Un mécanisme de coordination tripartite
Parallèlement, le Pakistan et le Qatar, qui jouent le rôle de médiateurs dans les négociations entre les États-Unis et l'Iran, ont officialisé la création d'une « cellule de déconfliction ». Selon l'annonce faite lundi, cette instance aura pour mission de garantir le respect de la cessation des opérations militaires au Liban. Elle réunira des représentants de l'Iran, des États-Unis et du Liban.

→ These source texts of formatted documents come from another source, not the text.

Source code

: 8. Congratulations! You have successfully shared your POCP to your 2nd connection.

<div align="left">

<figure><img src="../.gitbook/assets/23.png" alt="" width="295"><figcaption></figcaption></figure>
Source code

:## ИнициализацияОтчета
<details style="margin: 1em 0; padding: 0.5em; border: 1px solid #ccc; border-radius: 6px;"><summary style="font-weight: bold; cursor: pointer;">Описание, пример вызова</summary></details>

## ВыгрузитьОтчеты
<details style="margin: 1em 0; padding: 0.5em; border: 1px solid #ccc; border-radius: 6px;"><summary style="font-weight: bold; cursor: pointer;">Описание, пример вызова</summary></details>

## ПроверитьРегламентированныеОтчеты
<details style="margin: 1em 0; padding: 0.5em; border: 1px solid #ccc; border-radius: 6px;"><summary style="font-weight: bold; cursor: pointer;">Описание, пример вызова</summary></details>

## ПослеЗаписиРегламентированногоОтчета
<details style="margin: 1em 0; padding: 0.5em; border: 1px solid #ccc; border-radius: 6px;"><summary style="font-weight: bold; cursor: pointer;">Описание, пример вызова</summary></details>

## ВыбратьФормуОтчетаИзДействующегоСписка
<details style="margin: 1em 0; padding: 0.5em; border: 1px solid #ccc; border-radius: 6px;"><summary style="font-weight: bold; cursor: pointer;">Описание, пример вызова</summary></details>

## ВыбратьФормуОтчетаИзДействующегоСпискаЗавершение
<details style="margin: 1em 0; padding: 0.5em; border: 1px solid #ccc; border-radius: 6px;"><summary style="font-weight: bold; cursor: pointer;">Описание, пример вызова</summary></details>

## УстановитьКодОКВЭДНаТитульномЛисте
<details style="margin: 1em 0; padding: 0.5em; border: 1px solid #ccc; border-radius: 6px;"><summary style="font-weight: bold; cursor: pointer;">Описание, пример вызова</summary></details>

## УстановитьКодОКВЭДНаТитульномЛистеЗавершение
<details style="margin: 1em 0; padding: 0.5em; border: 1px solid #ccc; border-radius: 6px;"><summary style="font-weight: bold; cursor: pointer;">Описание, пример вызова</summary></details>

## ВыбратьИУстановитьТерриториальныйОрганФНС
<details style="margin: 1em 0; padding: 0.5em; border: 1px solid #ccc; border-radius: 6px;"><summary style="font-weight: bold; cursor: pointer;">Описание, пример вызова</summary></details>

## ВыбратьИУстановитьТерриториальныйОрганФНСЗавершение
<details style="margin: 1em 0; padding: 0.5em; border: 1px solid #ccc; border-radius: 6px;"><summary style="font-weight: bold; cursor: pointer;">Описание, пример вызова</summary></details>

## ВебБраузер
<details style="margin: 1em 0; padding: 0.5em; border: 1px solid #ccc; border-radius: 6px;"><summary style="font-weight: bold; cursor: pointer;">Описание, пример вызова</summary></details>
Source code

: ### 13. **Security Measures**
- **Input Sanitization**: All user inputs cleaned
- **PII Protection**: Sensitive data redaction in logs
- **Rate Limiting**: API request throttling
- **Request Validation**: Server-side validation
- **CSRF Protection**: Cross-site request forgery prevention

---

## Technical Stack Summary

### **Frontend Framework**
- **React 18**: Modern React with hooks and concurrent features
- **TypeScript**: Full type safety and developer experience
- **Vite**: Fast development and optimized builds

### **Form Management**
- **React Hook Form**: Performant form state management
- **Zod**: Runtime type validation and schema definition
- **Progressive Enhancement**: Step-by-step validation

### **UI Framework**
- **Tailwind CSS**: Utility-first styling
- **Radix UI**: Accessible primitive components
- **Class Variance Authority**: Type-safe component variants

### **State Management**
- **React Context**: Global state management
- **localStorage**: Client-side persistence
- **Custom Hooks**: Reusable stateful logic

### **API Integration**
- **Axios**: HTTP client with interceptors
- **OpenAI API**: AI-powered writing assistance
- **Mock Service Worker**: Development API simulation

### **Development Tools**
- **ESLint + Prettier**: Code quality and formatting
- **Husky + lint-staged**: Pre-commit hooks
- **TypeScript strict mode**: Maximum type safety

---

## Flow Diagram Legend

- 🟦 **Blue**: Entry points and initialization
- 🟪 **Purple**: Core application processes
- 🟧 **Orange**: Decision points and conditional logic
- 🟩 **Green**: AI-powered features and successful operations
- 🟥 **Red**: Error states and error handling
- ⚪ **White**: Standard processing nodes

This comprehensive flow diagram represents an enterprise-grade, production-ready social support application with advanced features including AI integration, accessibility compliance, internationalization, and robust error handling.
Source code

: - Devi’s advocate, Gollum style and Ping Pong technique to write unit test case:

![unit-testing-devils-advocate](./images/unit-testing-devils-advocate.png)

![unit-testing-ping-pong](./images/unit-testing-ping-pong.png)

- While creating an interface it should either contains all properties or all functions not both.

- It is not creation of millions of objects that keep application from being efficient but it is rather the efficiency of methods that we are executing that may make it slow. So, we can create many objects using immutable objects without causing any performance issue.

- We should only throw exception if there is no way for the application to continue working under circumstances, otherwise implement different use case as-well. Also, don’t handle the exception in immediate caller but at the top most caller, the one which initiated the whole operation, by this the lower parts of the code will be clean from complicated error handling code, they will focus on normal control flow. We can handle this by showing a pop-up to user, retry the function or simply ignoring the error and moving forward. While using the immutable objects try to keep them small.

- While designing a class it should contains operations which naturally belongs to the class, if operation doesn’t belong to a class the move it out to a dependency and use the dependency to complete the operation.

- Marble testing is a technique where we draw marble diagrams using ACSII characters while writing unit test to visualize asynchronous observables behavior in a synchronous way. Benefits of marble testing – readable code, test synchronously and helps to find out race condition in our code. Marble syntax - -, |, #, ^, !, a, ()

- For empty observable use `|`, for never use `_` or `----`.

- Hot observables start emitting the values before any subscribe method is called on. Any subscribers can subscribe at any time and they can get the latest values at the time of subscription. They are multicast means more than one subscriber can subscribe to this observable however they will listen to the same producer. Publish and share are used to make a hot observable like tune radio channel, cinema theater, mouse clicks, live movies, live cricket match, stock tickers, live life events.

La position ferme d'Israël sur la zone de sécurité
Malgré l'accalmie, le chef de la diplomatie israélienne a réaffirmé l'intention de son pays de ne pas quitter la zone tampon qu'il a établie en territoire libanais, jusqu'à une dizaine de kilomètres de la frontière. « Israël respectera le cessez-le-feu au Liban tant qu'il ne sera pas violé par le Hezbollah », a déclaré le ministre des Affaires étrangères Gideon Saar dans un message publié sur les réseaux sociaux. « Nous n'avons pas d'ambitions territoriales au Liban, mais nous ne nous retirerons pas de la zone de sécurité et n'exposerons pas nos citoyens aux attaques du Hezbollah et à une éventuelle invasion », a-t-il ajouté.
Les combats du week-end
Cette trêve intervient après une flambée de violence vendredi et samedi. Un char israélien a explosé, tuant quatre soldats, dont un commandant de bataillon. Un cinquième militaire a trouvé la mort dans le même secteur samedi. En représailles, l'armée israélienne a mené des frappes intensives. De son côté, le Hezbollah a tiré plus de 50 roquettes contre les soldats israéliens opérant dans le sud du Liban, selon l'état-major israélien.
Le calme actuel reste fragile et tributaire de l'engagement des différentes parties à respecter les termes de l'accord.